Russia’s new fifth-generation T-50 fighter jet, which is currently undergoing tests before the start of production in 2016, incorporates elements of automation which make it more like a robot than a fighter plane, explains a representative from the Rostech corporation.
The Sukhoi PAK FA fighter jet, also known as T-50, is “already to some degree a flying robot, where the aviator fulfils the function not only of pilot, but is actually one of the constituent parts of the flying apparatus.

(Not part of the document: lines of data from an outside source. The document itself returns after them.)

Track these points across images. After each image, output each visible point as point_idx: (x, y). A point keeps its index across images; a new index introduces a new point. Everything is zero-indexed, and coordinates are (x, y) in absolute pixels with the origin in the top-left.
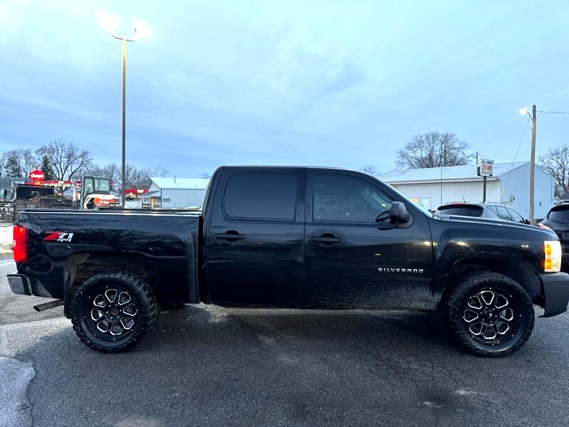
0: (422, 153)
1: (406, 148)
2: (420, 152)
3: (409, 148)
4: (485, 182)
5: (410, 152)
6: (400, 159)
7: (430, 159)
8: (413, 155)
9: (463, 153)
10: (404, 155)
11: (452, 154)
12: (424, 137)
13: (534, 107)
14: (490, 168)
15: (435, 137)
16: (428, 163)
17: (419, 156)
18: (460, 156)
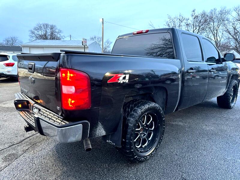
0: (41, 33)
1: (34, 29)
2: (41, 32)
3: (35, 29)
4: (85, 48)
5: (36, 31)
6: (31, 34)
7: (46, 35)
8: (38, 33)
9: (60, 35)
10: (33, 33)
11: (55, 35)
12: (42, 25)
13: (103, 19)
14: (86, 42)
15: (47, 25)
16: (44, 37)
17: (40, 34)
18: (59, 36)
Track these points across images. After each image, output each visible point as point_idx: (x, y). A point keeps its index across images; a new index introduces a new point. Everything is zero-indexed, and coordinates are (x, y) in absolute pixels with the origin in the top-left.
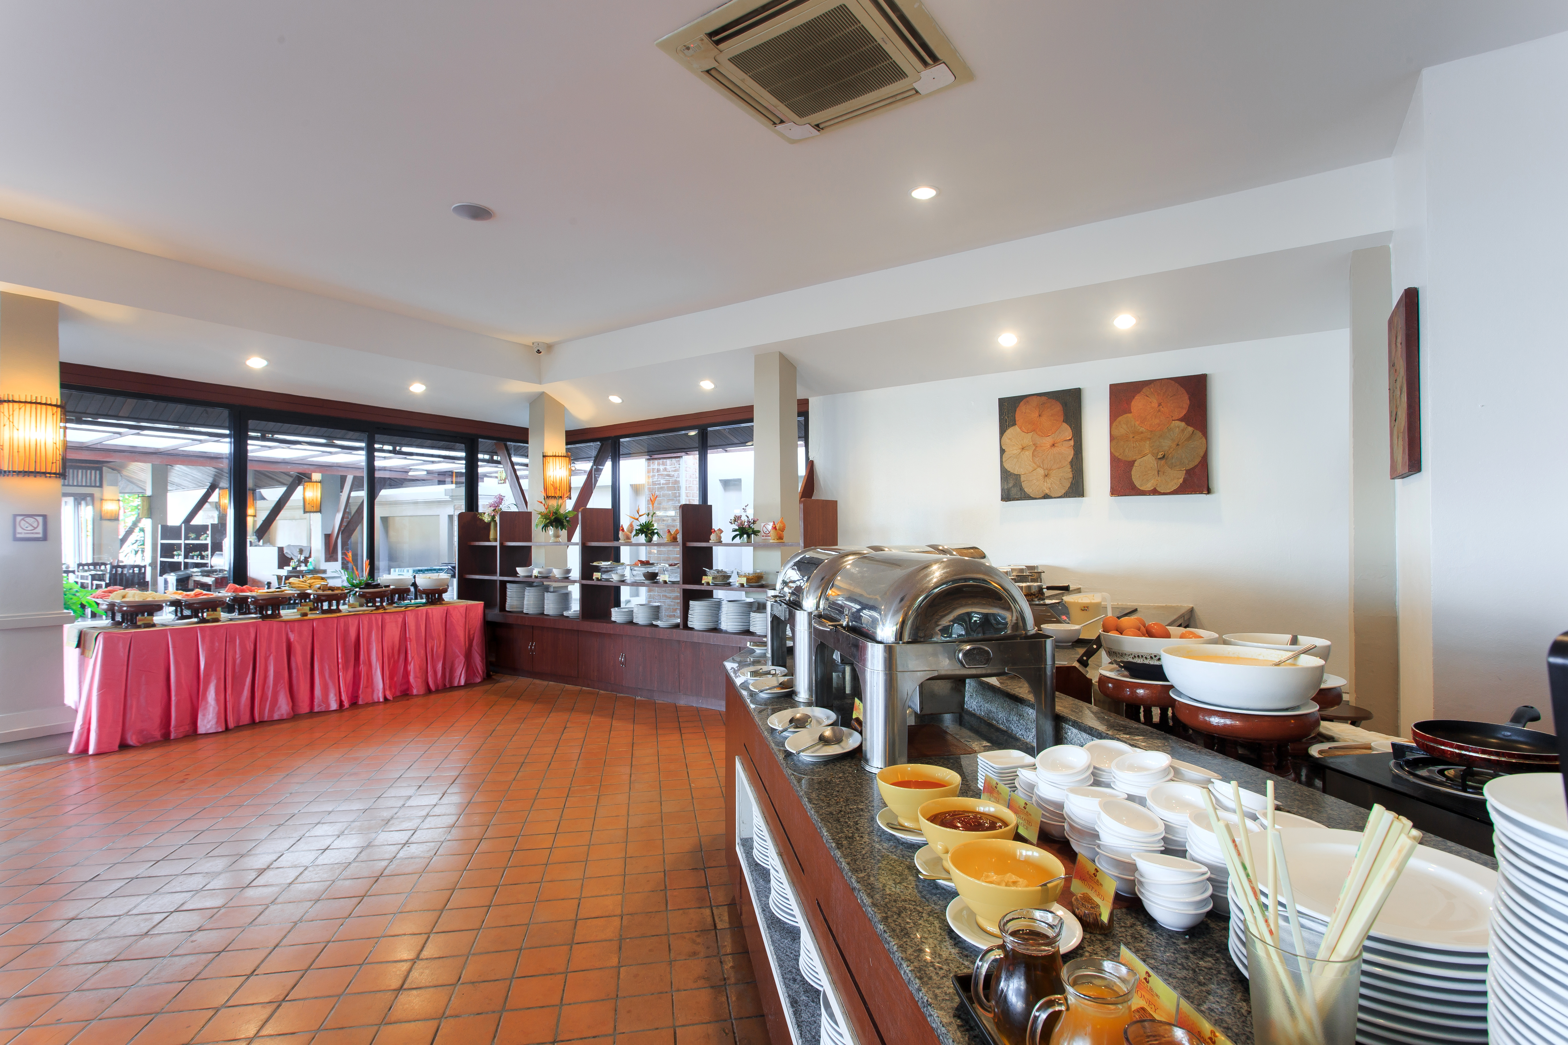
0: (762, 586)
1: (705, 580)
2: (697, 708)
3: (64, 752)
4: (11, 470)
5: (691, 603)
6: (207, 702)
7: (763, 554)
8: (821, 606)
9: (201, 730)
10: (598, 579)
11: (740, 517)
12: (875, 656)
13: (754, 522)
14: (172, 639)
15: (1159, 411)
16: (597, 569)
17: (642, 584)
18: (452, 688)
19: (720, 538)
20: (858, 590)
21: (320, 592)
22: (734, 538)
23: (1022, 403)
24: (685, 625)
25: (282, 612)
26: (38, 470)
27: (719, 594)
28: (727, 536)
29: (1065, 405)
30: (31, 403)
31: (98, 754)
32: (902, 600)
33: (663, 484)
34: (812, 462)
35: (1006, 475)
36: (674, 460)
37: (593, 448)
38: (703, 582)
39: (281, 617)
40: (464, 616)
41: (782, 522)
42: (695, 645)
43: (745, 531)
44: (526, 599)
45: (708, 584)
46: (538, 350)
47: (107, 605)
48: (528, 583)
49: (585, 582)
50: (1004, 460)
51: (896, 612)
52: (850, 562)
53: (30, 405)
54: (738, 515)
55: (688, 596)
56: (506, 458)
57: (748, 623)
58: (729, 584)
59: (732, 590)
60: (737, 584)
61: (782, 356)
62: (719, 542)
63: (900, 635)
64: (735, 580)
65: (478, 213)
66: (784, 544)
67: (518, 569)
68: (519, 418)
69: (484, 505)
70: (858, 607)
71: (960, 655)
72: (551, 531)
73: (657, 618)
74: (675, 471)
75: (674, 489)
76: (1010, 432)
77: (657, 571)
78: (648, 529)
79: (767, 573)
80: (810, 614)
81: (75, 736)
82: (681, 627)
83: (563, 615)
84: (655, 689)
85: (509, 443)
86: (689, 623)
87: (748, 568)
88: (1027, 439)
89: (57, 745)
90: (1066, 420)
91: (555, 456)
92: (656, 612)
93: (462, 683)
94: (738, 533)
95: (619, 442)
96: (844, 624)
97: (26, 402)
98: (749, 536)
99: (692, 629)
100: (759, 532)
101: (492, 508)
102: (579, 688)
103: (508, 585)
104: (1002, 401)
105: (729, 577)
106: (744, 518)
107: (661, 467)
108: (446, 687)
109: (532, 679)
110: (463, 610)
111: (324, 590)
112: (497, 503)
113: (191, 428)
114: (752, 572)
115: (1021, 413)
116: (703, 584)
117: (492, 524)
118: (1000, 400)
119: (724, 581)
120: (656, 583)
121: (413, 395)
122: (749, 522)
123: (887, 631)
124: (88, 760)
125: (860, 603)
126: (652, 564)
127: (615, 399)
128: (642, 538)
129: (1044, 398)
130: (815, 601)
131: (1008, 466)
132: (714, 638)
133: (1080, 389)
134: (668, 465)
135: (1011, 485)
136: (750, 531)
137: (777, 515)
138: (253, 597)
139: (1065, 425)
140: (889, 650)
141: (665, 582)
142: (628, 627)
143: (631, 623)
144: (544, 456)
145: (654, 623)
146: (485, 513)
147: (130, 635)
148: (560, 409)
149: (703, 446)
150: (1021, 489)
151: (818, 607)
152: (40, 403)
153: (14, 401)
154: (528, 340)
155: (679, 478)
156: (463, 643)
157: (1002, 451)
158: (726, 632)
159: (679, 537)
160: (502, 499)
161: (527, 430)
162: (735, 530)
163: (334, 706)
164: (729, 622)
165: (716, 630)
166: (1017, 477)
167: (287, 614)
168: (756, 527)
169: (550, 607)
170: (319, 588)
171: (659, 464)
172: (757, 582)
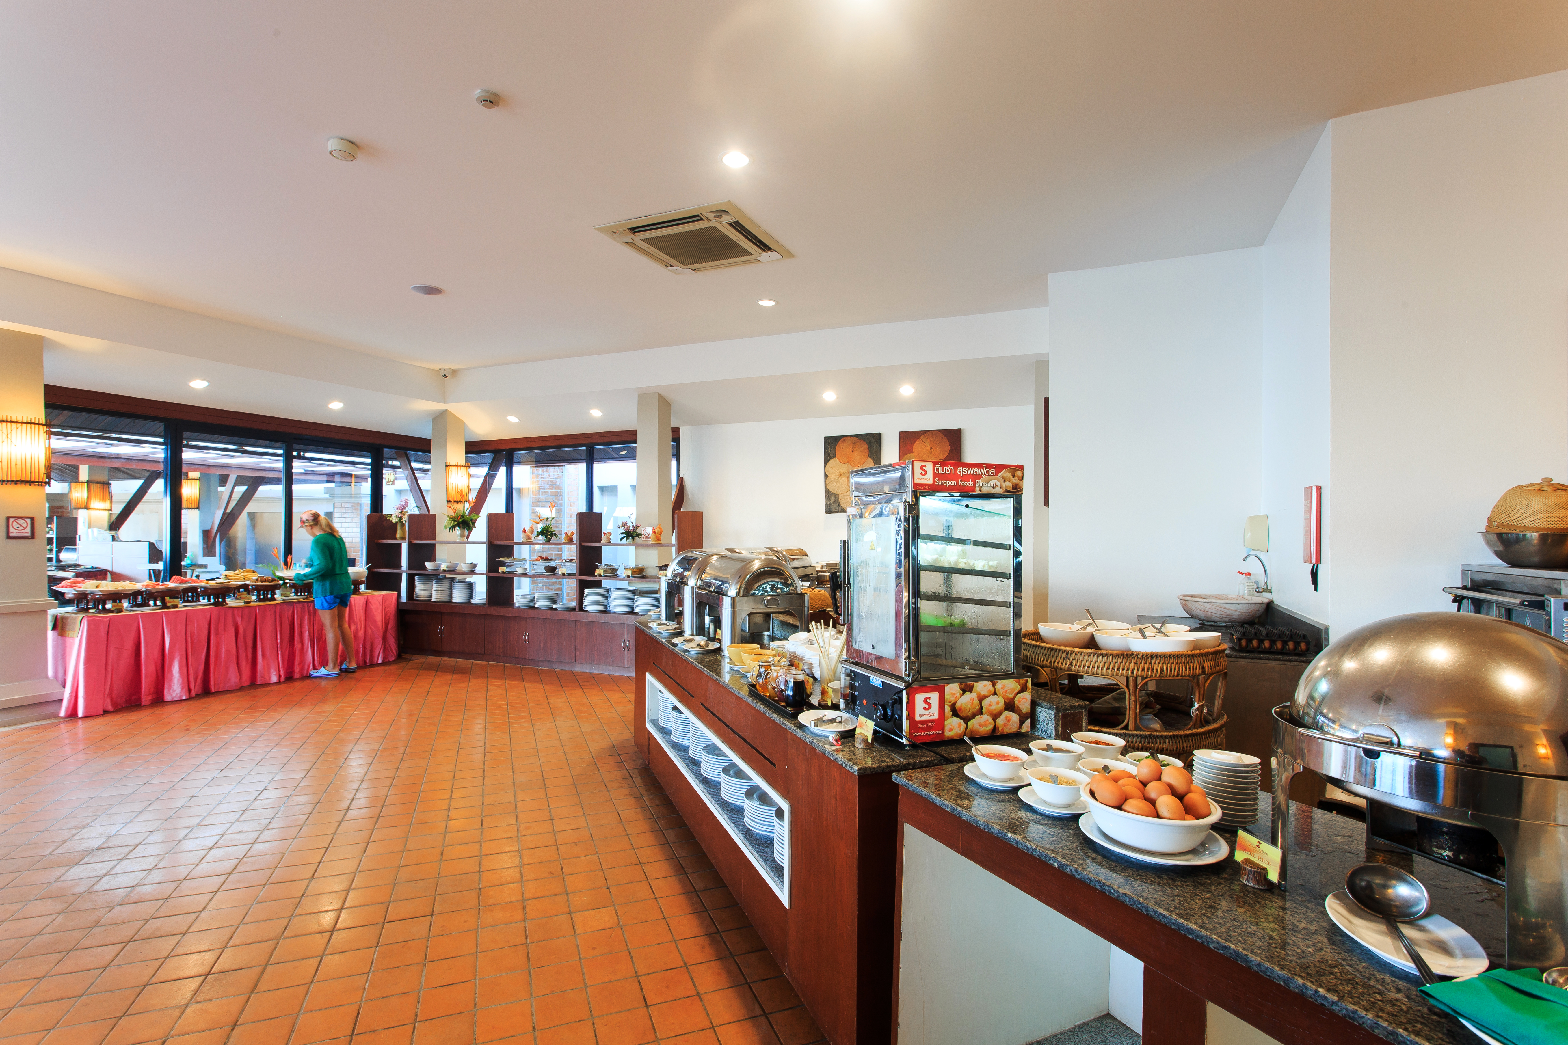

That is, the reaction of the aviator is a part of the control loop,” Vladimir Mikheev, an advisor to the deputy head of the Radioelectronic Technologies Concern [KRET], said.
According to Mikheev, another innovative featured employed in the T-50 jet fighter is “smart paneling.”
“If we take the wingtip, from one perspective it functions as a wing, but from another it’s also a part of the Himalaya active defense system,” the official is cited by Sputnik news agency.
KRET, which is a unit of state-run Rostech Corporation, has delivered the batch of Himalaya systems for the aircraft in October last year.
“The unique system of active and passive radars and optical rangefinders is integrated into the aircraft body and acts as a ‘smart skin’. Its use not only enhances the aircraft’s protection against jamming and its survivability, but also counters, to a great extent, the effects of low-observability [stealth] technology of enemy aircraft,” the developer explained back then.
Previously, KRET said that T-50 is going to have the most advanced stealth capabilities, leaving even the only combat-ready fifth-generation fighter, the US Air Force’s Lockheed F-22 Raptor, behind.
“The T-50 is now ahead of not only all other fighters of the Russian Army, but also foreign models. For example, the visibility of the American fifth-generation F-22 fighter is 0.3-0.4 square meters,” the developer stressed.
The Sukhoi PAK FA’s visibility stands at between 0.1 and 1 square meters, KRET added.
Such high level of stealth was achieved by moving all weaponry s the inside of the jet and redesigning the shape of the air intake channel, which was also lined with a material that absorbs radio waves.
According to KRET, T-50 is the first jet fighter in the Russian Air Force to be “made from a high proportion of composite materials, making up 25 percent of the mass of the aircraft and covering 70 percent of its surface.”
The T-50 is set to replace the Sukhoi Su-27 and Mig-29 fourth generation fighter jet, which entered service in 1985 and 1983, respectively.
Five T-50 jets have already been produced and three more are now under construction at the Sukhoi facilities in Komsomolsk-on-Amur in the Russian Far East, Vladislav Goncharenko, deputy director of the United Aircraft Corporation’s (UAC’s) combat aircraft department, said in December.
The Russian Air Force plans to purchase 55 T-50 fighter jets between 2016 and 2020, Goncharenko said in December.